The Britain-based Syrian Observatory for Human Rights said those killed in the Turkish bombardments included two Christian Assyrians in Qamishli, a married couple and their child, a man in a village outside the town of Tal Abyad, and a child in a village west of Qamishli.
The Turkish operation meant to create a “safe zone” carries potential gains and risk for Turkey by getting its forces even more deeply involved in the Syria war.
It also ignites new fighting in Syria’s eight-year-old war, potentially displacing hundreds of thousands.
Turkey has long threatened to attack the Kurdish fighters that Ankara considers terrorists allied with a Kurdish insurgency in Turkey.
Expectations of an invasion increased after Mr Trump’s announcement on Sunday, although he also threatened to “totally destroy and obliterate” Turkey’s economy if the Turkish push went too far.
US critics said he was sacrificing an ally, the Syrian Kurdish forces, and undermining Washington’s credibility.
Nato secretary-general Jens Stoltenberg, while noting that Turkey “has legitimate security concerns” after suffering “horrendous terrorist attacks” and hosting thousands of refugees, said the country should not “further destabilise the region” with its military action in Syria.

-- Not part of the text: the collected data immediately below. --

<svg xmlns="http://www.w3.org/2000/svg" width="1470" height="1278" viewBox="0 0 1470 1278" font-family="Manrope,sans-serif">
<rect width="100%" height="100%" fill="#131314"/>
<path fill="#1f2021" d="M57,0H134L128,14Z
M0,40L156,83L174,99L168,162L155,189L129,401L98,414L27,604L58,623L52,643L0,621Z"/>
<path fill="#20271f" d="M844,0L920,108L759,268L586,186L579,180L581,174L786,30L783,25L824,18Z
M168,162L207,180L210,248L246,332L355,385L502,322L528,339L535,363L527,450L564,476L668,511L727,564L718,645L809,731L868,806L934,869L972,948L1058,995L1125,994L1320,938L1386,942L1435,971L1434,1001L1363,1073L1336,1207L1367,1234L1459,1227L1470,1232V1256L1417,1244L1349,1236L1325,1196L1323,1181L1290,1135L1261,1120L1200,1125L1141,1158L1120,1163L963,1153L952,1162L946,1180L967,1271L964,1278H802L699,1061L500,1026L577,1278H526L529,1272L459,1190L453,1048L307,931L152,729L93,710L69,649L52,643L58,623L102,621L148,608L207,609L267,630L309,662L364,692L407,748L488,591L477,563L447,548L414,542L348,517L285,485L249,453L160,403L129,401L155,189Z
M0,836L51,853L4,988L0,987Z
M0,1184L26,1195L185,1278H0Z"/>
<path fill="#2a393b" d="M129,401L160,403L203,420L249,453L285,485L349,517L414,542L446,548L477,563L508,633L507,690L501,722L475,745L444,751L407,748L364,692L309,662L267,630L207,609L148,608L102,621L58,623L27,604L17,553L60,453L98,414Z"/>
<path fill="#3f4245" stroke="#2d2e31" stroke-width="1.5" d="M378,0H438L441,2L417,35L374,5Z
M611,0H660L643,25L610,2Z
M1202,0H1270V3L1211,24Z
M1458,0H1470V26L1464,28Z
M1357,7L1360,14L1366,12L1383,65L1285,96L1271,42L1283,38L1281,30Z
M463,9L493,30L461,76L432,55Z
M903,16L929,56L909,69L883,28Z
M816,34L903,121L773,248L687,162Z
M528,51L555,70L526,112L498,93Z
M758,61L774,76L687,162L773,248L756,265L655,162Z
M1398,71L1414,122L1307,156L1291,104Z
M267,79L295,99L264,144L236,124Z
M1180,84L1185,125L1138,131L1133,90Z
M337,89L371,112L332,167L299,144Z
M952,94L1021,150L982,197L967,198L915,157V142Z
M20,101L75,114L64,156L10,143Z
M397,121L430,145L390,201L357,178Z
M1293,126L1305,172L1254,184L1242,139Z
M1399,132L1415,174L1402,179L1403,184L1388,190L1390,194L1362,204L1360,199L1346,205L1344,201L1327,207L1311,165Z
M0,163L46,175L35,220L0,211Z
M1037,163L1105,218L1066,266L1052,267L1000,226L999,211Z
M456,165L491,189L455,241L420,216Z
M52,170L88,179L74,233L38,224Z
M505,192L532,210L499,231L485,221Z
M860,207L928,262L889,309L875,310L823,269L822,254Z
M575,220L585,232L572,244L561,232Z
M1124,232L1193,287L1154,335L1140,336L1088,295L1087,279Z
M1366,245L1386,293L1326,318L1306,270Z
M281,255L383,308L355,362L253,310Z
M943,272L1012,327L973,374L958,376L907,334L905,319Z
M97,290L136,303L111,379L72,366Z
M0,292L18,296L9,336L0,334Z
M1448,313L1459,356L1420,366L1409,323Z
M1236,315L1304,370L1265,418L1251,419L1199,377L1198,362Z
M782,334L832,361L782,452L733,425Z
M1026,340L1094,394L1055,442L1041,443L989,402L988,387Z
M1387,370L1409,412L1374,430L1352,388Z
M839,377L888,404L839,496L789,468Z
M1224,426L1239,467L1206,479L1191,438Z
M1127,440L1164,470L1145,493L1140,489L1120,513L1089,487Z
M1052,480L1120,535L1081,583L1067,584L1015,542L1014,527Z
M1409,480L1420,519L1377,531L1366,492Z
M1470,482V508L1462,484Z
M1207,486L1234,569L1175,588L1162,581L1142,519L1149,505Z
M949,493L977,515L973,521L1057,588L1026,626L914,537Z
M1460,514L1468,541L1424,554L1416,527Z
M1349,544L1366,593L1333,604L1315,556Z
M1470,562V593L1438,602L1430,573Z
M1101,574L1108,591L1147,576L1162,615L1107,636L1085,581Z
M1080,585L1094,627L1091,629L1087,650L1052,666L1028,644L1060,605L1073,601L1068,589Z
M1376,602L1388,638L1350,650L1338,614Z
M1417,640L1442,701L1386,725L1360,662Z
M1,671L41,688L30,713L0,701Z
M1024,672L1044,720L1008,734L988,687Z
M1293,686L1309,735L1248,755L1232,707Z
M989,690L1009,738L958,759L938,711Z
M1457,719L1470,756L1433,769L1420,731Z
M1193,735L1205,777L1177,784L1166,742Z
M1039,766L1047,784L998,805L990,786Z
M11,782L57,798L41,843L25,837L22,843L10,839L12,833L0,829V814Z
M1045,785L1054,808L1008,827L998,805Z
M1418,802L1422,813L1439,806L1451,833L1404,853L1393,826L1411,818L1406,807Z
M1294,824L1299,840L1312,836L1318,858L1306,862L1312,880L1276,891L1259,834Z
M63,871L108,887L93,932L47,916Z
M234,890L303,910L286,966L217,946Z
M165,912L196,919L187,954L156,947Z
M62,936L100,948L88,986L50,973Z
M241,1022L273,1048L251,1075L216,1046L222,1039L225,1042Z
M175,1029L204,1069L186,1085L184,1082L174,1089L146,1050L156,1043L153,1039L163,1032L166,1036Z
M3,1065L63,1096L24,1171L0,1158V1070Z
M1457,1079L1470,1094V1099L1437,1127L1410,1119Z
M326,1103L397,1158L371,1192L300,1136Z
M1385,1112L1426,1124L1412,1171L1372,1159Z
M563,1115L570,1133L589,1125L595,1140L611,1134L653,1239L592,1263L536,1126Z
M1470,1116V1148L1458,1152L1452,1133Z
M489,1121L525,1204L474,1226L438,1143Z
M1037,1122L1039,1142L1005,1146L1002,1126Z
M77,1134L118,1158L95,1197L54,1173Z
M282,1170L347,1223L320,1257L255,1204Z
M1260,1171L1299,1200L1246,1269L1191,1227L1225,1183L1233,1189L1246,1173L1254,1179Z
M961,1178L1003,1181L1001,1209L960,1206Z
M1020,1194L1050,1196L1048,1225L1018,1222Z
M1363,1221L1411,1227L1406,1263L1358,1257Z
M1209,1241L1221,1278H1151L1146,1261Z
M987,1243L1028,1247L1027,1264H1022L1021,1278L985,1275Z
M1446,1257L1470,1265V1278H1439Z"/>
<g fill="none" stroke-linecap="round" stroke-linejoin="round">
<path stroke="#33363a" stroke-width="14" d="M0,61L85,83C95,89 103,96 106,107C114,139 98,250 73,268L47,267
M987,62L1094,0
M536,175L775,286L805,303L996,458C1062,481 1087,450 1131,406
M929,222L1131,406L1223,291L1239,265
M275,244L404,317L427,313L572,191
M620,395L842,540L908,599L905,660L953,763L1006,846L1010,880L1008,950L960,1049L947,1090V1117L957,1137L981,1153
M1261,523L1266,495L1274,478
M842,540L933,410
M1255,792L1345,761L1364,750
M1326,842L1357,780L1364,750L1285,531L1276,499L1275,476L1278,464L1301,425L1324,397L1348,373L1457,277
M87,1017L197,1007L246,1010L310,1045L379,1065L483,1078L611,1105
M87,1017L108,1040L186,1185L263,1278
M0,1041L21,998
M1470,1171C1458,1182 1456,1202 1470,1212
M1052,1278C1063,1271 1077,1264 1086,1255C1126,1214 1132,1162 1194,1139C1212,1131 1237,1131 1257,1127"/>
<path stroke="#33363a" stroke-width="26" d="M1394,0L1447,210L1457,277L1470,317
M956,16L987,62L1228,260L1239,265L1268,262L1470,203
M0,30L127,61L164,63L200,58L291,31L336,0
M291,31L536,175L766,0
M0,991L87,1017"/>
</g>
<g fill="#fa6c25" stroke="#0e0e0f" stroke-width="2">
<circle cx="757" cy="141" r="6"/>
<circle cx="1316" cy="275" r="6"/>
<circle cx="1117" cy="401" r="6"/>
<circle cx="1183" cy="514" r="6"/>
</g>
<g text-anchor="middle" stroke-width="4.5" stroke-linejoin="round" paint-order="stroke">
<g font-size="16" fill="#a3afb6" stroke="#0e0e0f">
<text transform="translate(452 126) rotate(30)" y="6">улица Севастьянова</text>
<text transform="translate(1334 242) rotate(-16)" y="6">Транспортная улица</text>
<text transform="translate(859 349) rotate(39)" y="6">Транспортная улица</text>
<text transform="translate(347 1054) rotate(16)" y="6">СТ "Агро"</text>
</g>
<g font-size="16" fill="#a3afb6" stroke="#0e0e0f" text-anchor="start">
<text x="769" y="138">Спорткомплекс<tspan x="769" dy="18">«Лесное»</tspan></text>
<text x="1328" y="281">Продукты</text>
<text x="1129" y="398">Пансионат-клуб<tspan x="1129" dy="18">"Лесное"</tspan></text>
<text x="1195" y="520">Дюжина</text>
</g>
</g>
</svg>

The operation was also criticised by European Commission president Jean-Claude Juncker.
The EU is paying Turkey six billion euros (£5.4 billion) to help the country cope with almost four million Syrian refugees on its territory in exchange for stopping migrants leaving for Europe.
Mr Erdogan discussed the incursion by phone with Russian President Vladimir Putin.
Mr Erdogan’s office said he told Mr Putin the military action “will contribute to the peace and stability” and allow for a political process in Syria.
Syria’s Foreign Ministry condemned Turkey’s military strike, calling it a “blatant violation” of international law and vowing to repel the incursion.
Russian foreign minister Sergey Lavrov accused Washington of playing “very dangerous games” with the Syrian Kurds, saying the US first propped up the Kurdish “quasi state” in Syria and is now withdrawing support.
“Such reckless attitude to this highly sensitive subject can set fire to the entire region, and we have to avoid it at any cost,” he said.